A robbery homicide occurred at the Burger King restaurant in Lindenhurst, Illinois in December 2006. I learned from the police investigation that the manager was found strangled on the floor in a pool of blood next to an empty safe. Apparently, this 45-year old female victim was scheduled to open the Burger King restaurant alone at 4am to prepare the daily bank deposit and take inventory.
The deceased manager was discovered at 5:15am by another Burger King employee who arrived to work. Homicide investigators found the back door to the restaurant locked, but the burglar alarm system turned off. The police are investigating.
This same manager had been the victim of another armed robbery at a Burger King restaurant in the nearby City of Antioch nine months earlier where she was also forced to open the safe.
My first impression was that this manager was accosted at the point of entry when she arrived alone in the dark. The fast-food industry has known since the 1970s that armed robbery risk is greatest during the opening and closing routine. The industry also realizes that giving restaurant managers keys to the restaurant and immediate access to the safe makes them vulnerable as a target for armed robbers and workplace violence.

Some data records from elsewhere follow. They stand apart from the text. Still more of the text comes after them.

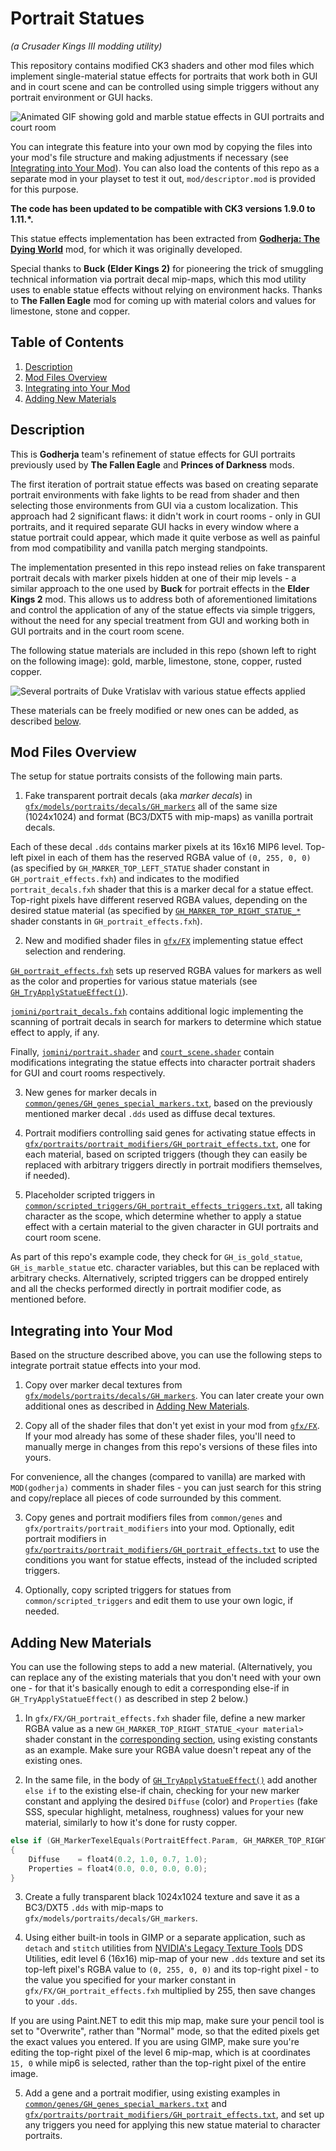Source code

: Portrait Statues
================
_(a Crusader Kings III modding utility)_

This repository contains modified CK3 shaders and other mod files which implement single-material statue effects for portraits that work both in GUI and in court scene and can be controlled using simple triggers without any portrait environment or GUI hacks.
<a name="demo"></a>

![Animated GIF showing gold and marble statue effects in GUI portraits and court room](https://media.githubusercontent.com/media/terrapass/ck3-modutil-portrait-statues/master/docs/gh_portrait_statues.gif)

You can integrate this feature into your own mod by copying the files into your mod's file structure and making adjustments if necessary (see [Integrating into Your Mod](#integration)).
You can also load the contents of this repo as a separate mod in your playset to test it out, `mod/descriptor.mod` is provided for this purpose.

**The code has been updated to be compatible with CK3 versions 1.9.0 to 1.11.*.**

This statue effects implementation has been extracted from [**Godherja: The Dying World**](https://steamcommunity.com/sharedfiles/filedetails/?id=2326030123) mod, for which it was originally developed.

Special thanks to **Buck (Elder Kings 2)** for pioneering the trick of smuggling technical information via portrait decal mip-maps, which this mod utility uses to enable statue effects without relying on environment hacks.
Thanks to **The Fallen Eagle** mod for coming up with material colors and values for limestone, stone and copper.

Table of Contents
-----------------
1. <a href="#description">Description</a>
2. <a href="#under-the-hood">Mod Files Overview</a>
3. <a href="#integration">Integrating into Your Mod</a>
4. <a href="#new-materials">Adding New Materials</a>

Description<a name="description"></a>
-----------
This is **Godherja** team's refinement of statue effects for GUI portraits previously used by **The Fallen Eagle** and **Princes of Darkness** mods.

The first iteration of portrait statue effects was based on creating separate portrait environments with fake lights to be read from shader and then selecting those environments from GUI via a custom localization. This approach had 2 significant flaws: it didn't work in court rooms - only in GUI portraits, and it required separate GUI hacks in every window where a statue portrait could appear, which made it quite verbose as well as painful from mod compatibility and vanilla patch merging standpoints.

The implementation presented in this repo instead relies on fake transparent portrait decals with marker pixels hidden at one of their mip levels - a similar approach to the one used by **Buck** for portrait effects in the **Elder Kings 2** mod. This allows us to address both of aforementioned limitations and control the application of any of the statue effects via simple triggers, without the need for any special treatment from GUI and working both in GUI portraits and in the court room scene.

The following statue materials are included in this repo (shown left to right on the following image): gold, marble, limestone, stone, copper, rusted copper.

![Several portraits of Duke Vratislav with various statue effects applied](https://media.githubusercontent.com/media/terrapass/ck3-modutil-portrait-statues/master/docs/statue_materials.png)

These materials can be freely modified or new ones can be added, as described <a href="#new-materials">below</a>.

Mod Files Overview<a name="under-the-hood"></a>
------------------
The setup for statue portraits consists of the following main parts.

1. Fake transparent portrait decals (aka *marker decals*) in [`gfx/models/portraits/decals/GH_markers`](https://github.com/terrapass/ck3-modutil-portrait-statues/tree/master/mod/gfx/models/portraits/decals/GH_markers) all of the same size (1024x1024) and format (BC3/DXT5 with mip-maps) as vanilla portrait decals.

Each of these decal `.dds` contains marker pixels at its 16x16 MIP6 level. Top-left pixel in each of them has the reserved RGBA value of `(0, 255, 0, 0)` (as specified by `GH_MARKER_TOP_LEFT_STATUE` shader constant in `GH_portrait_effects.fxh`) and indicates to the modified `portrait_decals.fxh` shader that this is a marker decal for a statue effect. Top-right pixels have different reserved RGBA values, depending on the desired statue material (as specified by [`GH_MARKER_TOP_RIGHT_STATUE_*`](https://github.com/terrapass/ck3-modutil-portrait-statues/blob/master/mod/gfx/FX/GH_portrait_effects.fxh#L19) shader constants in `GH_portrait_effects.fxh`).

2. New and modified shader files in [`gfx/FX`](https://github.com/terrapass/ck3-modutil-portrait-statues/tree/master/mod/gfx/FX) implementing statue effect selection and rendering.

[`GH_portrait_effects.fxh`](https://github.com/terrapass/ck3-modutil-portrait-statues/tree/master/mod/gfx/FX/GH_portrait_effects.fxh) sets up reserved RGBA values for markers as well as the color and properties for various statue materials (see [`GH_TryApplyStatueEffect()`](https://github.com/terrapass/ck3-modutil-portrait-statues/blob/master/mod/gfx/FX/GH_portrait_effects.fxh#L64)).

[`jomini/portrait_decals.fxh`](https://github.com/terrapass/ck3-modutil-portrait-statues/tree/master/mod/gfx/FX/jomini/portrait_decals.fxh) contains additional logic implementing the scanning of portrait decals in search for markers to determine which statue effect to apply, if any.

Finally, [`jomini/portrait.shader`](https://github.com/terrapass/ck3-modutil-portrait-statues/tree/master/mod/gfx/FX/jomini/portrait.shader) and [`court_scene.shader`](https://github.com/terrapass/ck3-modutil-portrait-statues/tree/master/mod/gfx/FX/court_scene.shader) contain modifications integrating the statue effects into character portrait shaders for GUI and court rooms respectively.

3. New genes for marker decals in [`common/genes/GH_genes_special_markers.txt`](https://github.com/terrapass/ck3-modutil-portrait-statues/blob/master/mod/common/genes/GH_genes_special_markers.txt), based on the previously mentioned marker decal `.dds` used as diffuse decal textures.

4. Portrait modifiers controlling said genes for activating statue effects in [`gfx/portraits/portrait_modifiers/GH_portrait_effects.txt`](https://github.com/terrapass/ck3-modutil-portrait-statues/blob/master/mod/gfx/portraits/portrait_modifiers/GH_portrait_effects.txt), one for each material, based on scripted triggers (though they can easily be replaced with arbitrary triggers directly in portrait modifiers themselves, if needed).

5. Placeholder scripted triggers in [`common/scripted_triggers/GH_portrait_effects_triggers.txt`](https://github.com/terrapass/ck3-modutil-portrait-statues/blob/master/mod/common/scripted_triggers/GH_portrait_effects_triggers.txt), all taking character as the scope, which determine whether to apply a statue effect with a certain material to the given character in GUI portraits and court room scene.

As part of this repo's example code, they check for `GH_is_gold_statue`, `GH_is_marble_statue` etc. character variables, but this can be replaced with arbitrary checks. Alternatively, scripted triggers can be dropped entirely and all the checks performed directly in portrait modifier code, as mentioned before.

Integrating into Your Mod<a name="integration"></a>
-------------------------
Based on the structure described above, you can use the following steps to integrate portrait statue effects into your mod.

1. Copy over marker decal textures from [`gfx/models/portraits/decals/GH_markers`](https://github.com/terrapass/ck3-modutil-portrait-statues/tree/master/mod/gfx/models/portraits/decals/GH_markers). You can later create your own additional ones as described in <a href="#new-materials">Adding New Materials</a>.

2. Copy all of the shader files that don't yet exist in your mod from [`gfx/FX`](https://github.com/terrapass/ck3-modutil-portrait-statues/tree/master/mod/gfx/FX).
If your mod already has some of these shader files, you'll need to manually merge in changes from this repo's versions of these files into yours.

For convenience, all the changes (compared to vanilla) are marked with `MOD(godherja)` comments in shader files -
you can just search for this string and copy/replace all pieces of code surrounded by this comment.
<!--Additionally, `MOD(court-skybox)` comments in `court_scene.shader` mark changes providing support for sky rendering in court room scene.-->

3. Copy genes and portrait modifiers files from `common/genes` and `gfx/portraits/portrait_modifiers` into your mod. Optionally, edit portrait modifiers in [`gfx/portraits/portrait_modifiers/GH_portrait_effects.txt`](https://github.com/terrapass/ck3-modutil-portrait-statues/blob/master/mod/gfx/portraits/portrait_modifiers/GH_portrait_effects.txt) to use the conditions you want for statue effects, instead of the included scripted triggers.

4. Optionally, copy scripted triggers for statues from `common/scripted_triggers` and edit them to use your own logic, if needed.

Adding New Materials<a name="new-materials"></a>
--------------------
You can use the following steps to add a new material. (Alternatively, you can replace any of the existing materials that you don't need with your own one - for that it's basically enough to edit a corresponding else-if in `GH_TryApplyStatueEffect()` as described in step 2 below.)

1. In `gfx/FX/GH_portrait_effects.fxh` shader file, define a new marker RGBA value as a new `GH_MARKER_TOP_RIGHT_STATUE_<your material>` shader constant in the [corresponding section](https://github.com/terrapass/ck3-modutil-portrait-statues/blob/master/mod/gfx/FX/GH_portrait_effects.fxh#L19), using existing constants as an example. Make sure your RGBA value doesn't repeat any of the existing ones.

2. In the same file, in the body of [`GH_TryApplyStatueEffect()`](https://github.com/terrapass/ck3-modutil-portrait-statues/blob/master/mod/gfx/FX/GH_portrait_effects.fxh#L64) add another `else if` to the existing else-if chain, checking for your new marker constant and applying the desired `Diffuse` (color) and `Properties` (fake SSS, specular highlight, metalness, roughness) values for your new material, similarly to how it's done for rusty copper.
```cpp
else if (GH_MarkerTexelEquals(PortraitEffect.Param, GH_MARKER_TOP_RIGHT_STATUE_COPPER_RUST))
{
	Diffuse    = float4(0.2, 1.0, 0.7, 1.0);
	Properties = float4(0.0, 0.0, 0.0, 0.0);
}
```

3. Create a fully transparent black 1024x1024 texture and save it as a BC3/DXT5 `.dds` with mip-maps to `gfx/models/portraits/decals/GH_markers`.

4. Using either built-in tools in GIMP or a separate application, such as `detach` and `stitch` utilities from [NVIDIA's Legacy Texture Tools](https://developer.nvidia.com/legacy-texture-tools) DDS Utilities, edit level 6 (16x16) mip-map of your new `.dds` texture and set its top-left pixel's RGBA value to `(0, 255, 0, 0)` and its top-right pixel - to the value you specified for your marker constant in `gfx/FX/GH_portrait_effects.fxh` multiplied by 255, then save changes to your `.dds`. 

If you are using Paint.NET to edit this mip map, make sure your pencil tool is set to "Overwrite", rather than "Normal" mode, so that the edited pixels get the exact values you entered. If you are using GIMP, make sure you're editing the top-right pixel of the level 6 mip-map, which is at coordinates `15, 0` while mip6 is selected, rather than the top-right pixel of the entire image.

5. Add a gene and a portrait modifier, using existing examples in [`common/genes/GH_genes_special_markers.txt`](https://github.com/terrapass/ck3-modutil-portrait-statues/blob/master/mod/common/genes/GH_genes_special_markers.txt) and [`gfx/portraits/portrait_modifiers/GH_portrait_effects.txt`](https://github.com/terrapass/ck3-modutil-portrait-statues/blob/master/mod/gfx/portraits/portrait_modifiers/GH_portrait_effects.txt), and set up any triggers you need for applying this new statue material to character portraits.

My second impression was that this robbery homicide might be an inside job carried out by a current or former employee. The fast-food industry has known for years that a percentage of their reported armed robberies are perpetrated by people employed within these restaurant chains.
An Inside Job
Within a few days, the reason why this restaurant was robbed became apparent. It seems that the robbery suspect recently worked at this Burger King and had inside information about the restaurant security procedures and the manager's opening routine.
The police learned that the robbery suspect was an ex-felon and had served at least two prison terms in 1983 and 1996 for crimes like sexual assault, weapons charges, and aggravated restraint. He had also been charged with murdering a family in 1982, but had his life-sentence conviction overturned due to evidence collection problems.
How on earth did a man get hired at Burger King?
Screening & Training Prevents Robberies
Robbery deterrence starts during the employment screening process. Criminal background and reference checks tell prospective applicants that they better not lie on their employment application. If a restaurant is consistent with this policy the word will get out on the street and bad applicants won’t even bother to apply. This former Burger King employee, turned robber, should have been rejected during the pre-employment screening process.
During training, all new employees should be taught about restaurant robbery prevention procedures. These procedures send a message to employees that Burger King has robbery prevention procedures including cash control, an alarm system, and video recording equipment. This training should inform employees that excess cash is stored overnight in a time-lock or time-delay drop-safe that cannot be immediately opened by the restaurant manager or that daily cash deposits can only be retrieved in the presence of an armored car security guard. If these common fast-food security procedures were implemented and taught to all employees, the opportunity would be gone and this robbery / murder probably would not have occurred.
Good robbery deterrence procedures make it clear that large amounts of cash are not readily available to anyone, including the manager. This is accomplished by using a time-lock or time-delay feature on a safe so it can't open until 5am, for example, or requires a waiting period of say twenty-minutes before it can be opened after being activated with a special key. Studies show that most robbers won't wait around for twenty-minutes for a safe to unlock itself. This fact should be communicated to all employees and to the public by displaying highly visible decals on the entry doors openly drop large bills in front of customers into the cash drop safe.
It's possible that robbery prevention procedures were not implemented at this restaurant. It's also possible that security procedures were kept secret and the robber incorrectly perceived that a lot of cash would be available in the safe. The police reported to the media that $1,000 was taken during the robbery from the cash registers.
Was this Robbery Preventable?
A comprehensive robbery prevention program has existed for years in the fast-food industry. Compliance with basic robbery prevention procedures should have prevented this robbery and murder of the store manager. I will wait for the police investigation to be completed before rendering a final opinion.
Did this restaurant operate at high-risk by not having adequate security systems and procedures? There are unanswered questions whether the video system was operational or if the former employee still had key to the back door. Why was the manager scheduled to open the restaurant alone at 4am and why was $1,000 in cash available for the taking in the registers? Sometimes limited-hour franchise operations cut corners in low-sales restaurants to save payroll expenses. The fast-food industry adopted specialized security procedures long ago for opening and closing non-24-hour restaurants as standard operating procedure to prevent robberies.
I’m not going to second-guess what could or should have been done to prevent this crime until all the facts become know. Evidence about what security systems and procedures existed at this Burger King Restaurant will be presented during the criminal investigation and subsequent lawsuit that will undoubtedly be filed on behalf of the grieving family of the victim.